Since online games are an important sector, recent studies have endeavored to understand online game customers. Knowledge of customer demographic variables is fundamental and intuitive. Griffiths, Davis, and Chappell (2003) found that most online game customers are male, and more adults than previously imagined play online games. Griffiths, Davis, and Chappell (2004) confirmed the findings of their previous study and further found that online game customers most appreciate the social aspects of online games.

Customer demographics are influential, as are customer personality traits. Personality traits are psychological sets that systematically influence individual behavioral and psychological patterns (Zimbardo & Weber, 1994). Teng (2008) may have been the first to discuss personality differences between online game customers and others. Controlling for the influences of gender and age, Teng (2008) found that online game customers reported higher scores than non-players in terms of openness (the tendency to be creative and imaginative), conscientiousness (the tendency to be efficient and systematic), and extraversion (the tendency to be talkative and assertive). Jeng and Teng (2008) further linked personality traits to customer motivations to play online games. Furthermore, Jeng and Teng (2008) found openness to be positively related to discovery and role-playing motivations, conscientiousness to be positively related to escapism motivation, and extraversion to be positively related to teamwork motivation. Jeng and Teng (2008) explained the findings of Teng (2008) using customer motivations as an explanation. Restated, the customer needs satisfied by online games are a crucial issue.

Key Terms in this Chapter

Customers: individuals who play online games.

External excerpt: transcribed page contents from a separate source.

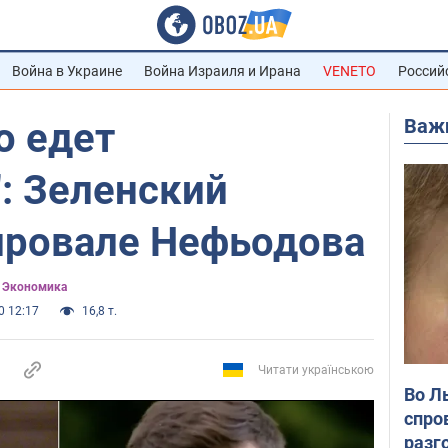
Война в Украине
Война Израиля и Ирана
VENETO
Россий
Важ
о едет
: Зеленский
 провале Нефьодова
) Экономика
0 12:17
16,8 т.
Читати українською
Во Л
спро
разг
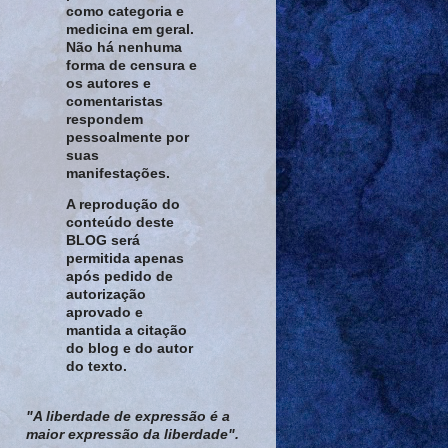
como categoria e
medicina em geral.
Não há nenhuma
forma de censura e
os autores e
comentaristas
respondem
pessoalmente por
suas
manifestações.
A reprodução do
conteúdo deste
BLOG será
permitida apenas
após pedido de
autorização
aprovado e
mantida a citação
do blog e do autor
do texto.
"A liberdade de expressão é a
maior expressão da liberdade".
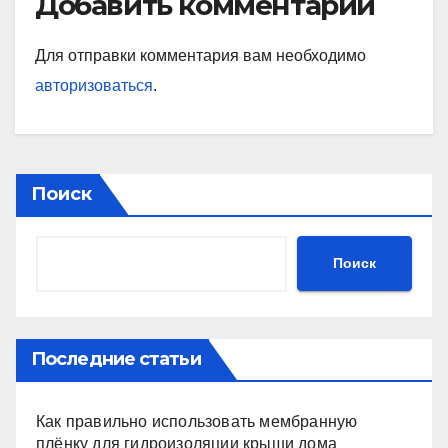
Добавить комментарий
Для отправки комментария вам необходимо
авторизоваться
.
Поиск
Поиск
Последние статьи
Как правильно использовать мембранную
плёнку для гидроизоляции крыши дома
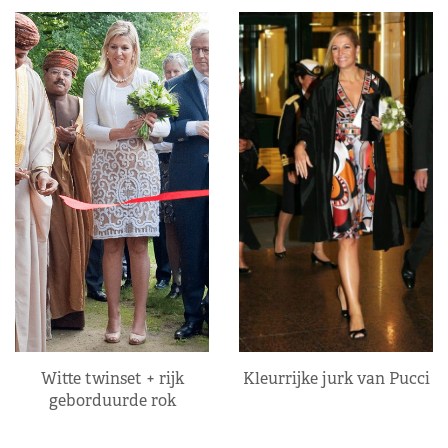
Kleurrijke jurk van Pucci
Witte twinset + rijk
geborduurde rok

Discarding avatars: gamer actions that permanently destroy the avatars they own.

Theory: logically connected arguments that predict or explain phenomena.

Gaming motivations: the psychological impulses that drive gamers to play online games.

Online Game: online software application that allows customers to use their computers to play via the Internet.

Avatar: player representations in online games.

Avatar appearances: the outward appearance of avatars, including outfits, facial appearance, hair-style, body shape, accessories, weapons, decorations, vehicles and halos around avatars.